Naast lust hakt het geweld er ook goed in. Hele magazijnen van repeteergeweren worden erdoor gejaagd. Het bloed spat in het rond en druipt uit levenloze lichamen. Wellicht vielen Amerikaanse lezers (de reeks werd vertaald in veertien landen) meer over de rook uit Torpedo's eeuwige sigaret in de mond dan over de rook uit pistolen en geweren. Veel andere vormen van geweld passeren ook de revue. Vuisten knallen (zelfs een paard krijgt een slag voor de harses) en messen worden gezwind in lijven geplant, al gaat er niets boven een stevige trap in de nutsack.

De verhalen spelen zich hoofdzakelijk af in New York of niet ver daarbuiten. Door wellicht gebrek aan inspiratie werd het decor ook weleens verlegd naar Spanje, Cuba of Sicilië als het over de jeugd van Torpedo gaat. New York in al zijn grootsheid zien we in de crisisjaren van de jaren 1930 vooral vanuit donkere straatjes, groezelige kantoortjes en nachtclubs waar seks en muziek de atmosfeer bepalen.

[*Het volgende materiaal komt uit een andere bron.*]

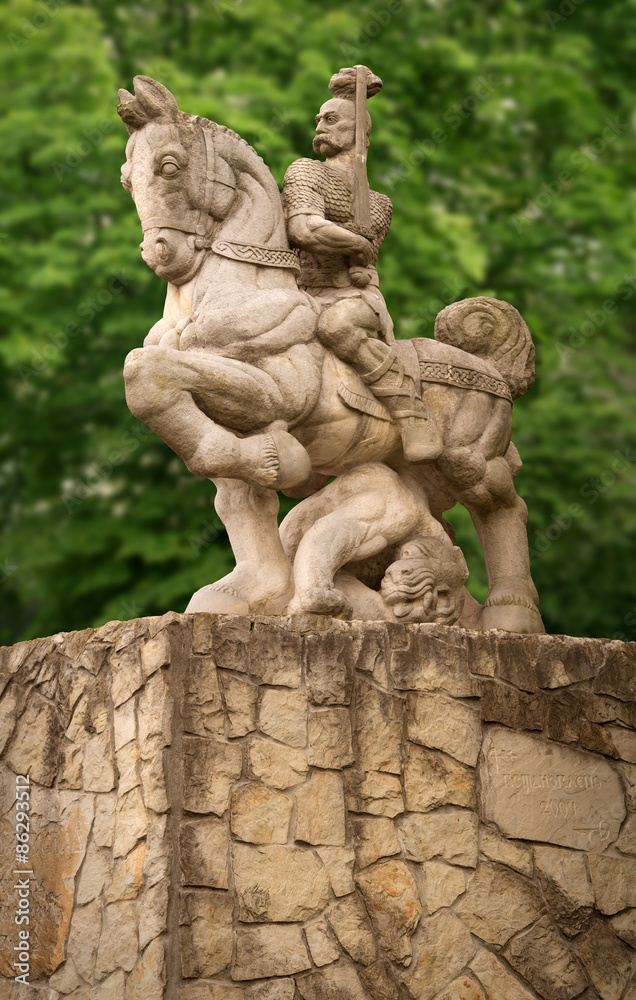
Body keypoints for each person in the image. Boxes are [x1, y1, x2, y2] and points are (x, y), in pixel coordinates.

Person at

Het werkelijk unieke aan de reeks, en ook wel de grootste troef, is het humorgehalte. Verwacht je aan heel veel snedige opmerkingen en dialogen, gemene replieken, maar ook onvervalste slapstick en originele situatiehumor. Zo zien we Torpedo en Rascal — duidelijk in zijn schik — een enkele keer een afrekening maken verkleed als clowns.

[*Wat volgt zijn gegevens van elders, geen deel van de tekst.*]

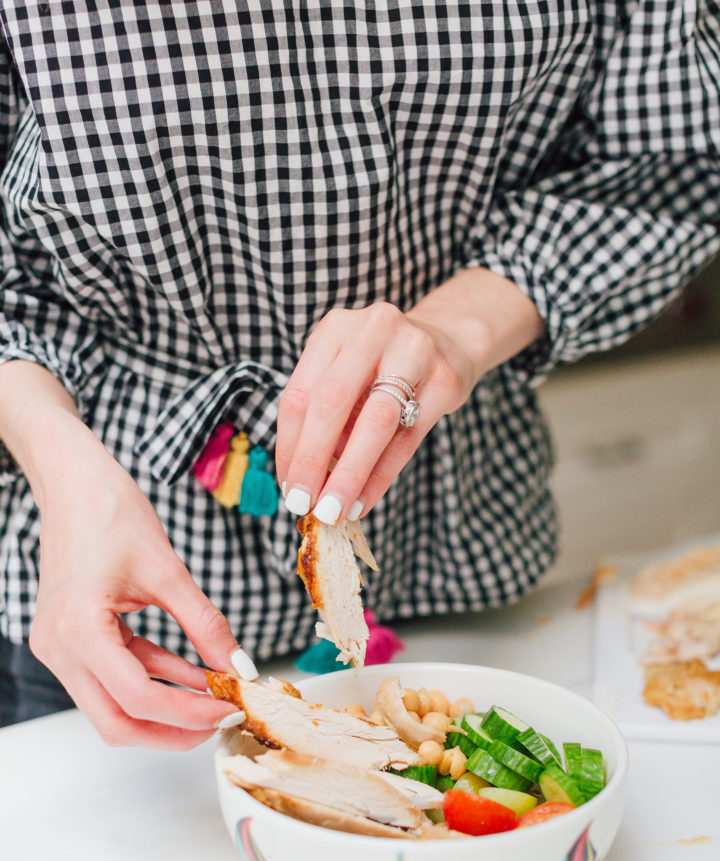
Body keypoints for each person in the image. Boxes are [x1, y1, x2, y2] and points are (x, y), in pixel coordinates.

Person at [1, 2, 718, 743]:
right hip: (112, 600)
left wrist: (453, 332)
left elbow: (673, 158)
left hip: (453, 551)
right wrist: (62, 469)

In 1987 verscheen het tweede en laatste vertaalde album. Dertig jaar (!) later maakt Torpedo wat ons betreft zijn grote verdiende comeback dankzij deze integrale reeks, maar er is ook een werkelijke comeback gepland met gloednieuwe verhalen door Brian Azzarello en Abulí. Op prenten die al werden vrijgegeven, herkenden we een oudere Luca Torelli. De komende jaren zijn we van nog veel Torpedo-leesvoer verzekerd.